══ Text provided
Little’s office did not immediately respond Tuesday as to the timing of the governor’s comments or respond to a question about whether they were directly referring to McGeachin, who was not mentioned by name in his statement.

Idaho’s Republican Party chairman, Tom Luna, also issued a statement condemning hatred and bigotry. The party’s release referenced “Lieutenant Governor McGeachin’s participation in this event.”

“White supremacy, antisemitism, bigotry, and neo-Nazism are reprehensible and have no place in the Idaho Republican Party,” Luna said. “The promotion of hatred, bigotry, or the anti-American values of Russia is fundamentally incompatible with our shared conservative ideals and values.”

On Monday, the Idaho Democratic Party sent a letter to the state GOP asking the party to condemn McGeachin’s participation in the event, saying anything less was “complicity.”

On Friday evening, McGeachin addressed the America First Political Action Conference, a gathering positioned as an alternative to the more well-known Conservative Political Action Conference. The annual AFPAC, as it is referred to, is organized by Nick Fuentes, a well-known white nationalist who attended the 2017 Unite the Right rally in Charlottesville, Virginia, and participated in the Jan. 6, 2021, riot at the U.S. Capitol.

“Congratulations on your third annual event, and keep up the good work fighting for our country,” McGeachin said in her video appearance, which was recorded. “I thank you all for your efforts, I thank you for joining our efforts, and together we will fight to make Idaho great again.”

Fuentes is a frequent political commentator and livestreamer who has previously said that women should not vote, according to The Guardian; avowed his support for the U.S. preserving its “white demographic core”; and called “transgenderism” and same-sex marriage “deviancy.” He has suggested that the Holocaust did not happen, and accused a conservative political blogger of “work(ing) for Jews.
════
══ Records shown
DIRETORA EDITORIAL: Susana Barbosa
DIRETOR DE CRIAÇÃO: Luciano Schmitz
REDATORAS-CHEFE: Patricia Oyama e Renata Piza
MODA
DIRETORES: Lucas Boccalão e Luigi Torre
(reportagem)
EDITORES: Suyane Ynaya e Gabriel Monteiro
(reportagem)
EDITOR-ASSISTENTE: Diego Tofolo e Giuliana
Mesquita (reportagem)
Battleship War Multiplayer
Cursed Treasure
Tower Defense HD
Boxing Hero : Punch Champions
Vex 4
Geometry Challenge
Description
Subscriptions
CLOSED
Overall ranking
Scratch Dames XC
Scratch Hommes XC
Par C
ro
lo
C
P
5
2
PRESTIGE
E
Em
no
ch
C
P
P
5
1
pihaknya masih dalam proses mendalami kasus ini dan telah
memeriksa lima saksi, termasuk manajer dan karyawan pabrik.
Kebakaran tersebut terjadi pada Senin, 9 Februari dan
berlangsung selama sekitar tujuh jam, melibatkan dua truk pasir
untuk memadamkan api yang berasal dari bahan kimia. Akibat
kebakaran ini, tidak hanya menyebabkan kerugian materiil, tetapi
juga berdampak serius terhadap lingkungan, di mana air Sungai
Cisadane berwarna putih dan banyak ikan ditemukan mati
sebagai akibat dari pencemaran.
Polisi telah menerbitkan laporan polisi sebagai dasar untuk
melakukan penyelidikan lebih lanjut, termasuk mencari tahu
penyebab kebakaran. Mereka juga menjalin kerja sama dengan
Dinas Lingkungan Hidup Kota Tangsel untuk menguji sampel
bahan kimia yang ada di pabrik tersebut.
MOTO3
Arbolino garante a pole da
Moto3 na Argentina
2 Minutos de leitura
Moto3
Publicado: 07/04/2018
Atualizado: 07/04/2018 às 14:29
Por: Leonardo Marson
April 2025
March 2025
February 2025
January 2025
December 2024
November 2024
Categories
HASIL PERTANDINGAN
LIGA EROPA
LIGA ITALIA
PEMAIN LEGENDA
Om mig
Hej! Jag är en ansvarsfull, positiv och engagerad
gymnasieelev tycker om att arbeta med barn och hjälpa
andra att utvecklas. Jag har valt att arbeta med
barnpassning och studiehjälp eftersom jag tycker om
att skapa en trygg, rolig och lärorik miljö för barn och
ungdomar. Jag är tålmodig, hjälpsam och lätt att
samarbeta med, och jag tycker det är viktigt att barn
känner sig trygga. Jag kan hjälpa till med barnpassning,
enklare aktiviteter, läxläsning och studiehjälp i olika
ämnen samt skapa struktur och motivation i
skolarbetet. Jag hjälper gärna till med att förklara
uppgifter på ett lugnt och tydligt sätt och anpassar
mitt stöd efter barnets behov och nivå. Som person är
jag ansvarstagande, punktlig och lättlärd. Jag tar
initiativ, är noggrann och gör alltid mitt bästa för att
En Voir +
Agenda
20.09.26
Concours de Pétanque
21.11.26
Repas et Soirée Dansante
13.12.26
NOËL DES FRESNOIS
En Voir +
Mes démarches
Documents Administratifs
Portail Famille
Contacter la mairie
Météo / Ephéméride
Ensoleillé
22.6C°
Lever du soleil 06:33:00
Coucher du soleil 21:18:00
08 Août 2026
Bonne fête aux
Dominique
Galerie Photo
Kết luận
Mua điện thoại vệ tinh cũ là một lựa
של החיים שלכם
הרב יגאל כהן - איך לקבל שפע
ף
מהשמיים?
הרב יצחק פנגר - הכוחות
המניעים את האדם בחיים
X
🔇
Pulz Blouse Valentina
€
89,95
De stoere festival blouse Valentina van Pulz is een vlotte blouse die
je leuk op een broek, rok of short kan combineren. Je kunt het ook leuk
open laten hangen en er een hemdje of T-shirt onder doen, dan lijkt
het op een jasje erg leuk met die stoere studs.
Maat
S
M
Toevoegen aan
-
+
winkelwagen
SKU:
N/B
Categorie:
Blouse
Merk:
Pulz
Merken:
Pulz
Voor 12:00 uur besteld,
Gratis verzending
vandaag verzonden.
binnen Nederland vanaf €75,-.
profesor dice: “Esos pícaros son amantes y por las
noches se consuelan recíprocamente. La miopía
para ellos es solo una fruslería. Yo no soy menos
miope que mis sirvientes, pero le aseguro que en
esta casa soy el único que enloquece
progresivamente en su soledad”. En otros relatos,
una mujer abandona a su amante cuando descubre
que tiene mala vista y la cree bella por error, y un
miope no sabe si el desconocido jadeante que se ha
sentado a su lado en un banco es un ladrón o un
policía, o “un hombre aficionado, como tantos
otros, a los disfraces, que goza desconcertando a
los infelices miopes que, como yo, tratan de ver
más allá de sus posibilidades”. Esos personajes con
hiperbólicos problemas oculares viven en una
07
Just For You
════
- Task item: Resume the news article on Lieutenant Governor McGeachin's appearance at the America First Political Action Conference, starting after its final sentence above.

- Result of this exercise:
At Friday’s conference, Fuentes asked the crowd to applaud Russian President Vladimir Putin, whose forces invaded Ukraine on Thursday.

“Now they’re going on about Russia and Vladimir Putin is Hitler — they say that’s not a good thing,” he said, according to The Washington Post.

Some attendees responded with a chant of “Putin! Putin!

McGeachin released a statement Saturday afternoon saying she has “never supported identity politics or other discriminatory views.”

In an interview with KTVB on Monday, McGeachin said she does not know who Fuentes is, and looked him up online only after the conference had occurred.

“I’ve never met him,” she said.

She added, “(The media) do(es) this to conservatives all the time. … Any time there is any kind of affiliation with anybody at any time on any stage, that we’re all guilty by association, and it’s not appropriate.”

Other speakers at Friday’s conference made antisemitic and racist statements, according to media reports.

One speaker, Andrew Torba, the CEO of a social media company, told attendees that “God Rebukes the Synagogue of Satan,” according to the Anti-Defamation League. Another speaker, Jesse Lee Peterson, said, “I may not know your country, but I know Black people, and their hearts are filled with evil,” according to the ADL.

The Associated Press defines white nationalists as those who believe in enhanced legal rights or protections for white people, or advocate for a separate territory for white people. The AP defines white supremacists as those who believe white people are superior and that suppression of other ethnic groups is legitimate.

CALL FOR MCGEACHIN’S RESIGNATION

A recently formed political action committee called for McGeachin’s resignation on Saturday.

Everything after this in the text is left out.